# Which Video Game(s) has You Feeling Nostalgia?



## SoulEaterEvans (Jan 13, 2017)

The video game that makes me reminisce about the past, and gives me the fuzzies, is Harvest Moon: More Friends of Mineral Town :3


----------



## Aquari (Jan 13, 2017)

dragon quest 8 (for ps2) and bubble bobble


----------



## intropella (Jan 13, 2017)

Mine is Pokemon Ruby  / Sapphire!
Those were some good times. ; O ; 
Playing the 3ds version is so nostalgic too. omg.


----------



## Stepheroo (Jan 13, 2017)

Tons of games do, but especially Sly Cooper and the Thievius Raccoonus on PS2. /shot

Also ACWW, HM FoMT, and KH.


----------



## A spooky ghost! (Jan 13, 2017)

The first 3 Spyro the dragons and the first 3 crash bandicoot games ! I'm quite old☺


----------



## DJStarstryker (Jan 13, 2017)

A spooky ghost! said:


> The first 3 Spyro the dragons and the first 3 crash bandicoot games ! I'm quite old☺



If PS1-era games make you old, I must be ancient! 

The old 2D Mario and Sonic games make me feel really nostalgic. Actually, so does 8-bit video game music in general.


----------



## piichinu (Jan 13, 2017)

legend of zelda makes me cry sumtimes


----------



## Haskell (Jan 13, 2017)

MySims

OMFG! For the Wii!


----------



## Loriii (Jan 13, 2017)

Kingdom Hearts II. The last KH game that I really, really love. Also, Dragon Quest VIII: Journey of the Cursed King, and that feeling will happen again soon when I get my hands on the 3DS remake.


----------



## Joy (Jan 13, 2017)

The Sims ( the first one on Xbox), Crash Bandicoot: The Wrath of Cortex <333 and My Sims on DS


----------



## TheTangySkitty (Jan 13, 2017)

spongebob atlantis squarepantis!


----------



## piske (Jan 14, 2017)

Anything on original NES/SNES, FF8 and Harvest Moon Animal Parade. All make me nostalgic for better times!


----------



## RainbowCherry (Jan 15, 2017)

None, actually, but listening to OSTs of games I played a long time ago is the closest I get.


----------



## TheMisaMisa (Jan 15, 2017)

Pokemon Sapphire the most ;w; Also Pokemon Fire Red, even Pearl to an extent...I miss the good old days.


----------



## Flare (Jan 15, 2017)

Let's see...
Pokemon Moon
Spongebob:Creature from the Krusty Krab
Spongebob:Atlantis Squarepantis
Super Mario Advance 4: Super Mario Bros. 3
The Legend of Zelda: Wind Waker HD
Now that seems like alot...

Task goal:
Reproduce word for word the passage of the game nostalgia thread above that begins with the words "Those were some" and ends with "FoMT, and KH.".

Given data:
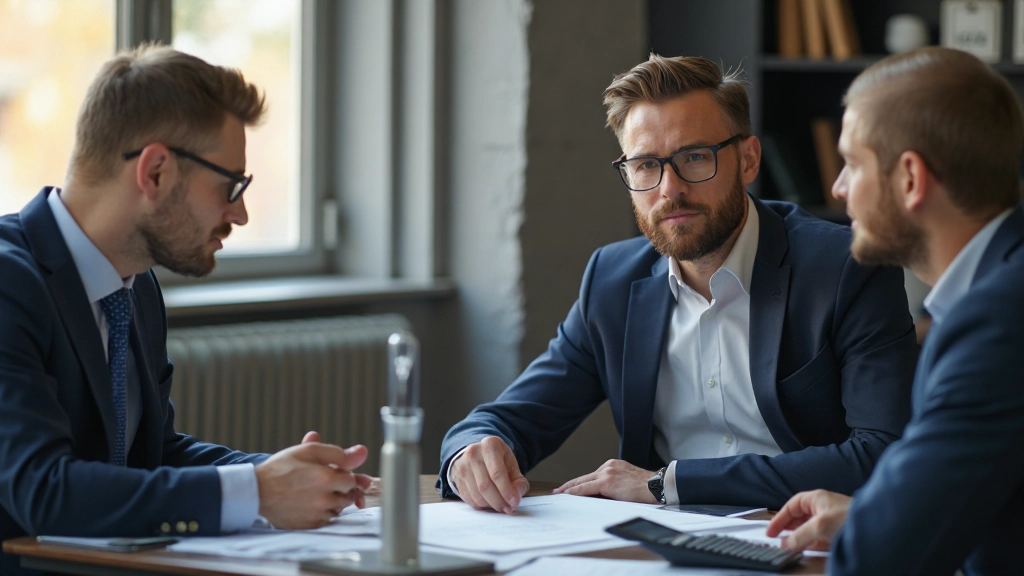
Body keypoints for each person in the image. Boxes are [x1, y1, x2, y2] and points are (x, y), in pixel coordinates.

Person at [438, 54, 919, 515]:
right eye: (646, 165)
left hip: (798, 537)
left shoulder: (846, 268)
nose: (669, 189)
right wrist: (469, 455)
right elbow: (506, 419)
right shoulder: (611, 281)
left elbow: (882, 451)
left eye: (694, 157)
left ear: (748, 161)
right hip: (661, 545)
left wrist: (669, 483)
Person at [0, 45, 371, 575]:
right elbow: (44, 491)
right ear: (154, 172)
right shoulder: (9, 282)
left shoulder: (137, 287)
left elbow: (151, 457)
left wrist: (275, 472)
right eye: (231, 186)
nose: (240, 214)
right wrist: (257, 492)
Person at [765, 47, 1024, 575]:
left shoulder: (997, 321)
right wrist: (872, 512)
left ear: (910, 178)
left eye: (853, 163)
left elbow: (877, 560)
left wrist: (876, 527)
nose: (837, 189)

Your solution:
Those were some good times. ; O ; 
Playing the 3ds version is so nostalgic too. omg.


----------



## Stepheroo (Jan 13, 2017)

Tons of games do, but especially Sly Cooper and the Thievius Raccoonus on PS2. /shot

Also ACWW, HM FoMT, and KH.